Leverage Augur's preemptive threat intelligence for actionable data against persistent threat actors. Augur Security return a list which could include IP addresses, domains, URLs, and hash indicators which are updated daily.
Configure Augur Security on Cortex XSOAR#
Navigate to Settings > Integrations > Servers & Services.
Search for Augur Security.
Click Add instance to create and configure a new integration instance.
Parameter Description Required API Key The Augur access token is required to interact with Augur's API. Please obtain the access token by contacting support@augursecurity.com True Indicator Reputation Indicators from this integration instance will be marked with this reputation False Source Reliability Reliability of the source providing the intelligence data True Traffic Light Protocol Color The Traffic Light Protocol (TLP) designation to apply to indicators fetched from the feed False Incremental Feed Incremental feeds pull only new or modified indicators that have been sent from the integration. As the determination if the indicator is new or modified happens on the 3rd-party vendor's side, and only indicators that are new or modified are sent to Cortex XSOAR, all indicators coming from these feeds are labeled new or modified. False Feed Fetch Interval The frequency of fetching the feed. Default is daily. False Bypass exclusion list When selected, the exclusion list is ignored for indicators from this feed. This means that if an indicator from this feed is on the exclusion list, the indicator might still be added to the system. False Trust any certificate (not secure) Should the api request trust a any SSL cert. False Use system proxy settings Should the api request use the system's proxy settings. False Click Test to validate the URLs, token, and connection.
Commands#
You can execute these commands from the Cortex XSOAR CLI, as part of an automation, or in a playbook. After you successfully execute a command, a DBot message appears in the War Room with the command details.
augur-get-indicators#
Get daily indicators from Augur.
Base Command#
augur-get-daily-indicators
Input#
| Argument Name | Description | Required |
|---|---|---|
| limit | The maximum number of indicators to return. Default is 100k. Default is 100000. | Optional |
| offset | The index of the first indicator to fetch. Default is 0. | Optional |
Context Output#
The indicators will be insert into the XSOAR's indicator table.
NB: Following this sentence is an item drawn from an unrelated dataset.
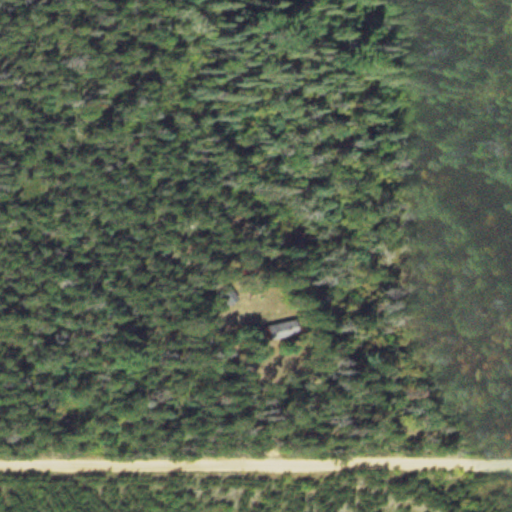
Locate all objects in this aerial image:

augur-get-file-hash-context#
Get threat context of a file hash from the Augur API.
Base Command#
augur-get-file-hash-context
Input#
| Argument Name | Description | Required |
|---|---|---|
| hash | The hash string to send. Available hash type are md5, sha1 and sha256 | Required |
Context Output#
The return will be a json data structure containing threat context like categories, identifiers, reporting feeds.
augur-get-host-context#
Get threat context of a host name from the Augur API.
Base Command#
augur-get-host-context
Input#
| Argument Name | Description | Required |
|---|---|---|
| host | The host string to send. | Required |
Context Output#
The return will be a json data structure containing threat context like categories, identifiers, reporting feeds.
augur-get-ip-context#
Get threat context of a ipv4 address from the Augur API.
Base Command#
augur-get-ip-context
Input#
| Argument Name | Description | Required |
|---|---|---|
| ip | The ipv4 address to send. | Required |
Context Output#
The return will be a json data structure containing threat context like categories, identifiers, reporting feeds.